Exercise requirements: Everything in the listing below must be set down again exactly, apart from the pictures.

Dataset entries:
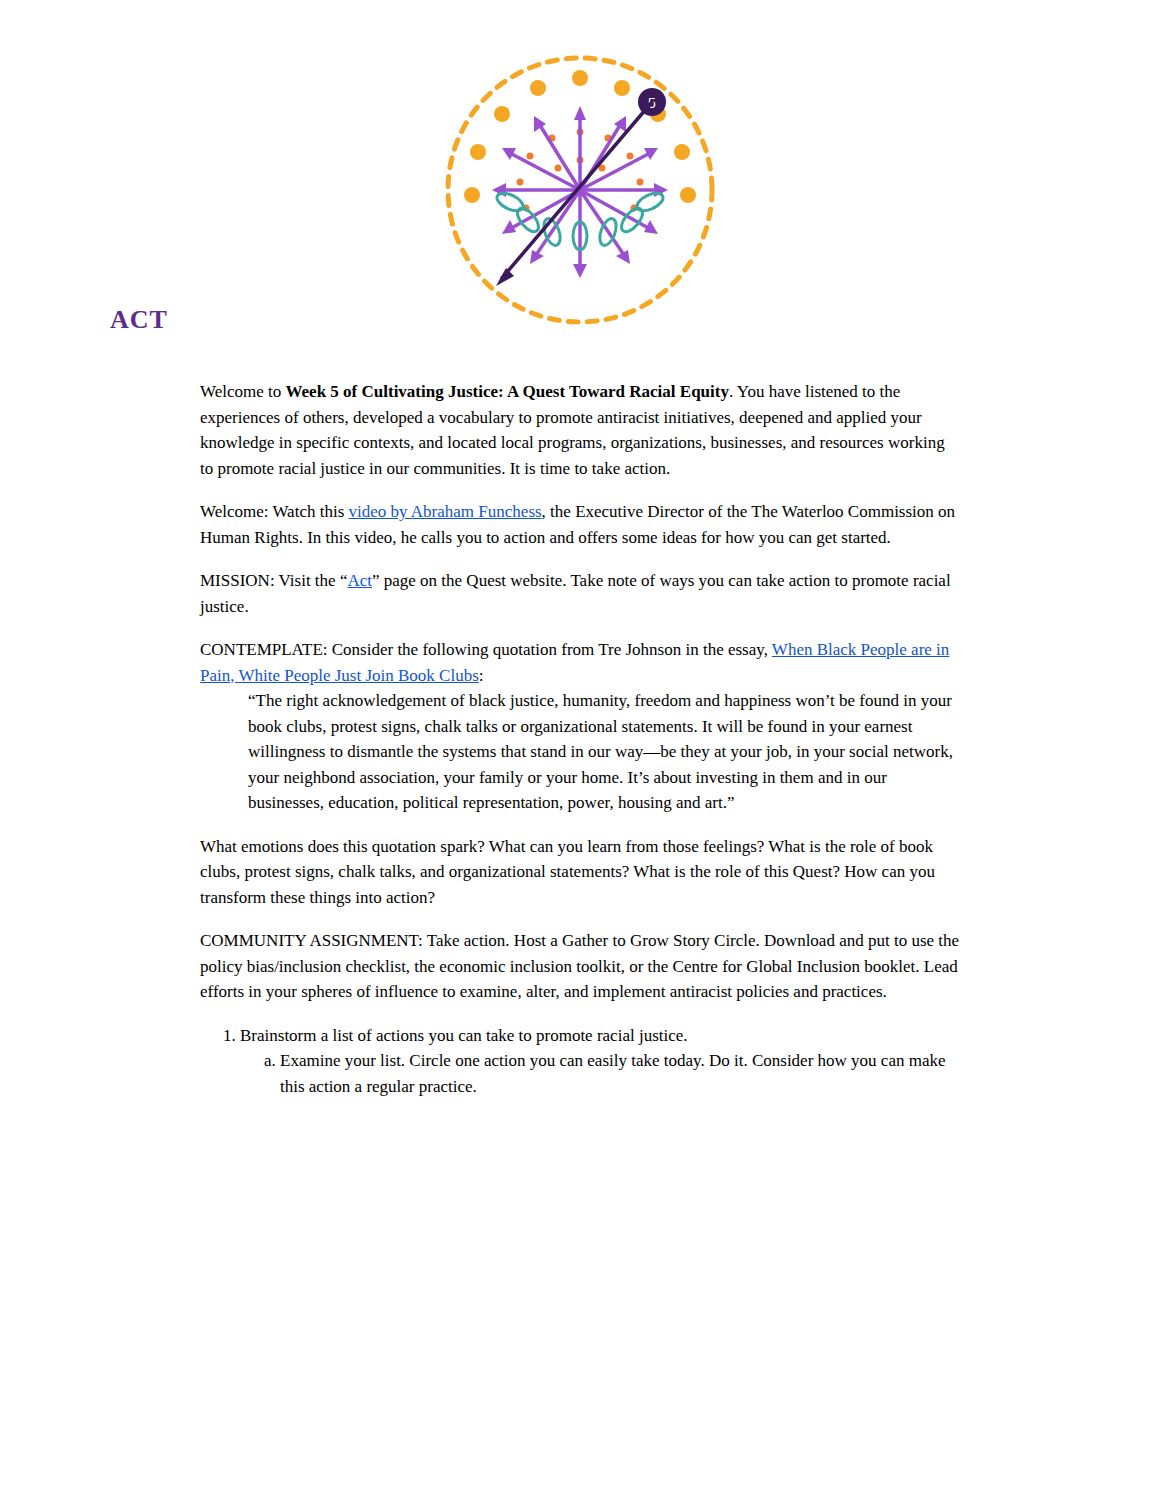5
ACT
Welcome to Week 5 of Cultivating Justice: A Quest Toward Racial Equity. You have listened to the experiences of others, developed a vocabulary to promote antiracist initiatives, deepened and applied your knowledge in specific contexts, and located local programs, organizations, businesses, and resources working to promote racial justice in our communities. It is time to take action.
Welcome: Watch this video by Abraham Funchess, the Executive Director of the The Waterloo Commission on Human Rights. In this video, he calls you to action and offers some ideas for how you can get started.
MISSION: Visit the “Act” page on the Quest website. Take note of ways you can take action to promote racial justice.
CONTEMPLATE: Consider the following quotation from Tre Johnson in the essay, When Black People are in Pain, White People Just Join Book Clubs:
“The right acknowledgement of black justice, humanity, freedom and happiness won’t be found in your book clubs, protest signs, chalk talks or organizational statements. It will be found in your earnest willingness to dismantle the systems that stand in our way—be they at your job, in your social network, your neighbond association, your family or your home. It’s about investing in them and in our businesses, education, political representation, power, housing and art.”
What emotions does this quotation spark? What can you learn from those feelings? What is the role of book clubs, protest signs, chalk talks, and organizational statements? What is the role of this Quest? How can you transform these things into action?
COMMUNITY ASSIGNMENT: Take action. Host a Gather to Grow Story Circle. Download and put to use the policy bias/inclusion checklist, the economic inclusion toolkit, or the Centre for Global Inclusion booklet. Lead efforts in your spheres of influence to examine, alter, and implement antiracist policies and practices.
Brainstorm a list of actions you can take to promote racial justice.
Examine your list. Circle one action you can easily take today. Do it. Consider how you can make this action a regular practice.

Result of this exercise:
5
ACT
Welcome to Week 5 of Cultivating Justice: A Quest Toward Racial Equity. You have listened to the experiences of others, developed a vocabulary to promote antiracist initiatives, deepened and applied your knowledge in specific contexts, and located local programs, organizations, businesses, and resources working to promote racial justice in our communities. It is time to take action.
Welcome: Watch this video by Abraham Funchess, the Executive Director of the The Waterloo Commission on Human Rights. In this video, he calls you to action and offers some ideas for how you can get started.
MISSION: Visit the “Act” page on the Quest website. Take note of ways you can take action to promote racial justice.
CONTEMPLATE: Consider the following quotation from Tre Johnson in the essay, When Black People are in Pain, White People Just Join Book Clubs:
“The right acknowledgement of black justice, humanity, freedom and happiness won’t be found in your book clubs, protest signs, chalk talks or organizational statements. It will be found in your earnest willingness to dismantle the systems that stand in our way—be they at your job, in your social network, your neighbond association, your family or your home. It’s about investing in them and in our businesses, education, political representation, power, housing and art.”
What emotions does this quotation spark? What can you learn from those feelings? What is the role of book clubs, protest signs, chalk talks, and organizational statements? What is the role of this Quest? How can you transform these things into action?
COMMUNITY ASSIGNMENT: Take action. Host a Gather to Grow Story Circle. Download and put to use the policy bias/inclusion checklist, the economic inclusion toolkit, or the Centre for Global Inclusion booklet. Lead efforts in your spheres of influence to examine, alter, and implement antiracist policies and practices.
Brainstorm a list of actions you can take to promote racial justice.
Examine your list. Circle one action you can easily take today. Do it. Consider how you can make this action a regular practice.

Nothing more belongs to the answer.